Your assignment:
Look through the entries below. Report each line that has the word "been" in it.

Material provided:
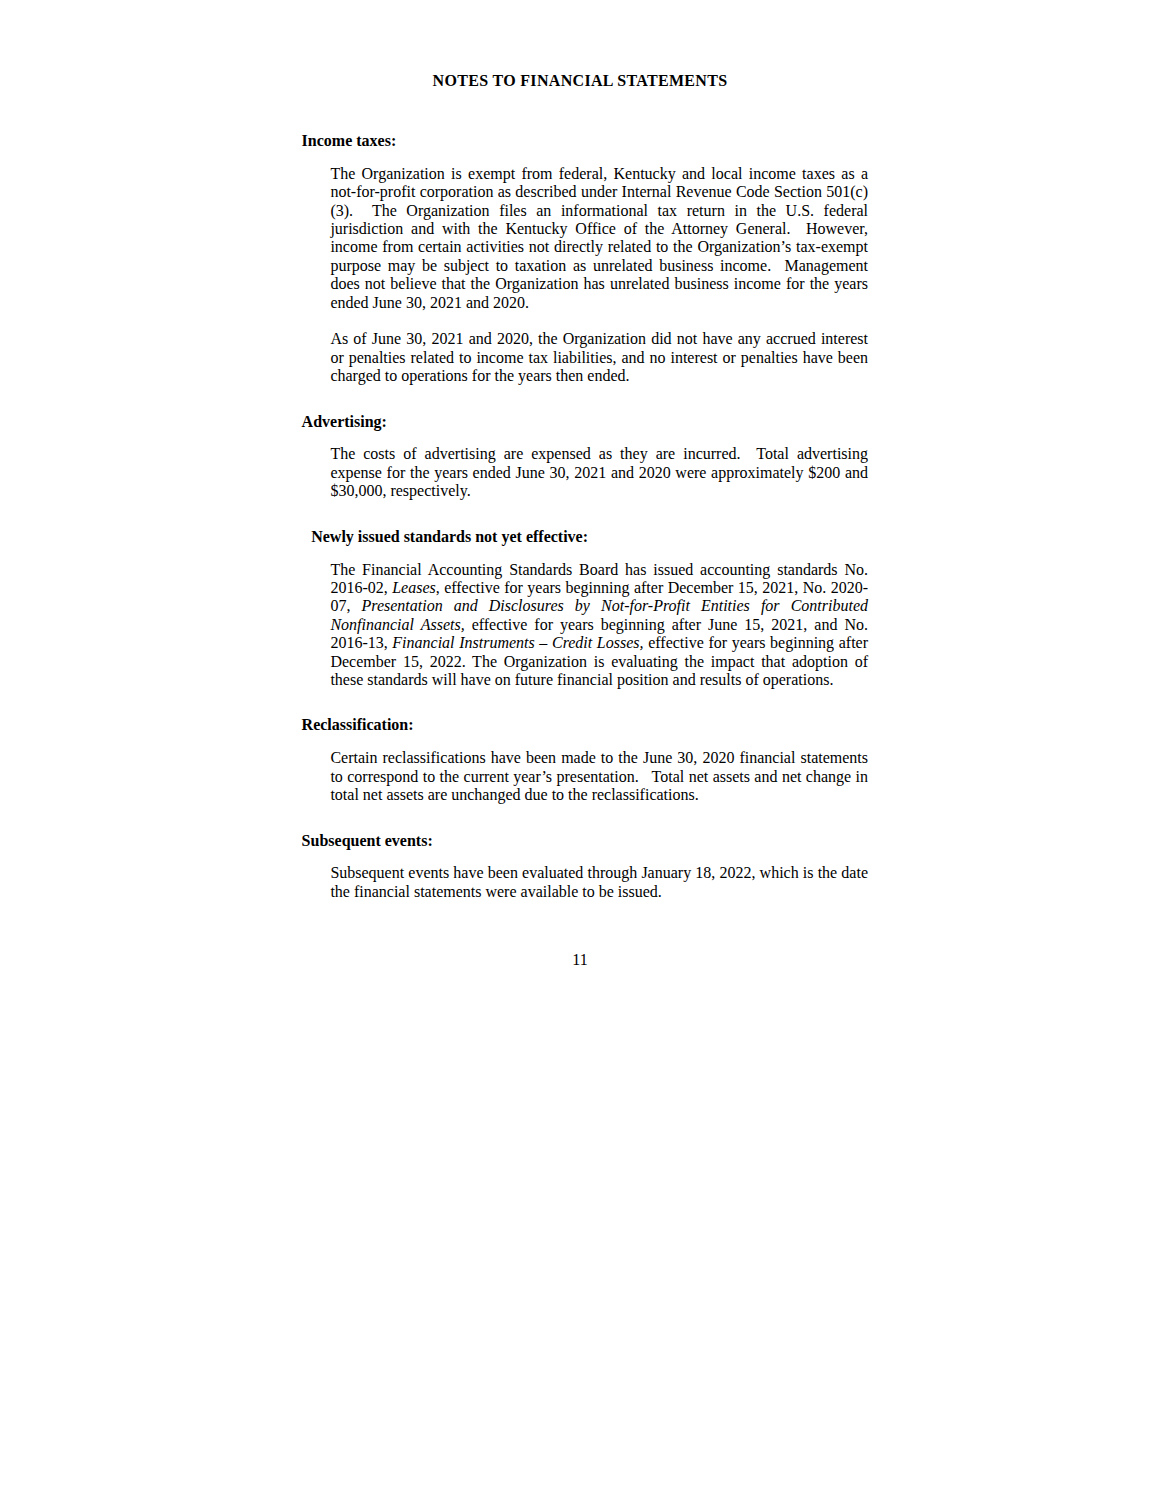NOTES TO FINANCIAL STATEMENTS
Income taxes:
The Organization is exempt from federal, Kentucky and local income taxes as a not-for-profit corporation as described under Internal Revenue Code Section 501(c)(3). The Organization files an informational tax return in the U.S. federal jurisdiction and with the Kentucky Office of the Attorney General. However, income from certain activities not directly related to the Organization’s tax-exempt purpose may be subject to taxation as unrelated business income. Management does not believe that the Organization has unrelated business income for the years ended June 30, 2021 and 2020.
As of June 30, 2021 and 2020, the Organization did not have any accrued interest or penalties related to income tax liabilities, and no interest or penalties have been charged to operations for the years then ended.
Advertising:
The costs of advertising are expensed as they are incurred. Total advertising expense for the years ended June 30, 2021 and 2020 were approximately $200 and $30,000, respectively.
Newly issued standards not yet effective:
The Financial Accounting Standards Board has issued accounting standards No. 2016-02, Leases, effective for years beginning after December 15, 2021, No. 2020-07, Presentation and Disclosures by Not-for-Profit Entities for Contributed Nonfinancial Assets, effective for years beginning after June 15, 2021, and No. 2016-13, Financial Instruments – Credit Losses, effective for years beginning after December 15, 2022. The Organization is evaluating the impact that adoption of these standards will have on future financial position and results of operations.
Reclassification:
Certain reclassifications have been made to the June 30, 2020 financial statements to correspond to the current year’s presentation. Total net assets and net change in total net assets are unchanged due to the reclassifications.
Subsequent events:
Subsequent events have been evaluated through January 18, 2022, which is the date the financial statements were available to be issued.
11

Result for this exercise:
As of June 30, 2021 and 2020, the Organization did not have any accrued interest or penalties related to income tax liabilities, and no interest or penalties have been charged to operations for the years then ended.
Certain reclassifications have been made to the June 30, 2020 financial statements to correspond to the current year’s presentation. Total net assets and net change in total net assets are unchanged due to the reclassifications.
Subsequent events have been evaluated through January 18, 2022, which is the date the financial statements were available to be issued.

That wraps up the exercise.